Since then, Gujrathi has served on several boards for biotech and pharmaceutical companies, including Turning Point Therapeutics, Janux Therapeutics, ADARx Pharmaceuticals, ImmPACT BIO, and Ventyx Biosciences. In those roles, she is helping guide the companies and their leaders and protecting the interests of shareholders. She is also helping to increase representation in the biotech industry. She notes that only 2 to 7 percent of the chairs of biotech boards are currently women.

“I am going to keep pushing boundaries for greater representation by women,” she says.

As a clinician, she is also proud of her role in improving the lives of patients and their families, pointing to the growing understanding of the immune system’s role in transplant medicine, autoimmune and inflammatory diseases, cancer, cardiovascular diseases, and infectious diseases.

     
“We have made great strides in targeting very important immune mechanisms for the treatment of autoimmune disease and cancer,” she says. “We are just beginning to elucidate further how to dampen or upregulate the immune system.”
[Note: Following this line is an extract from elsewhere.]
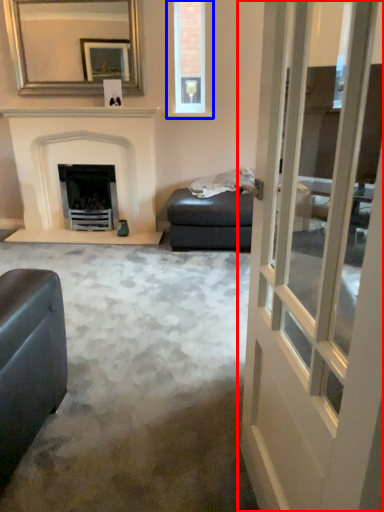
Question: Which object is closer to the camera taking this photo, door (highlighted by a red box) or window (highlighted by a blue box)?

Choices:
 (A) door
 (B) window

Answer: (A)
In addition to her professional roles, she is a busy mother of two teenagers. She is also the wife of an emergency physician who leads three emergency departments in the San Diego area. She enjoys reading, dancing, exercising, traveling, taking in shows, and spending time with family and friends during her downtime.

“Our goal is to live life to the fullest,” she says.

Gujrathi advises both young and mid-career physicians to take time to learn what they are passionate about and what they enjoy doing every day and build a career around that. For some, that may be direct patient care or research. She points out that physicians’ training also prepares them for many other fields beyond medicine.

“Find what drives you and makes you excited every day,” she says.  

Gujrathi is also a strong advocate for women and people from diverse backgrounds in her field. She notes that industry and academia can be daunting for people from underrepresented groups. However, she says it is vital for them to know they belong in the room and at the table.

“There are more doors open than ever before,” she says. “We need more people coming forward with diverse perspectives and stepping through these doors. Representation matters because it is critical for real change to occur.”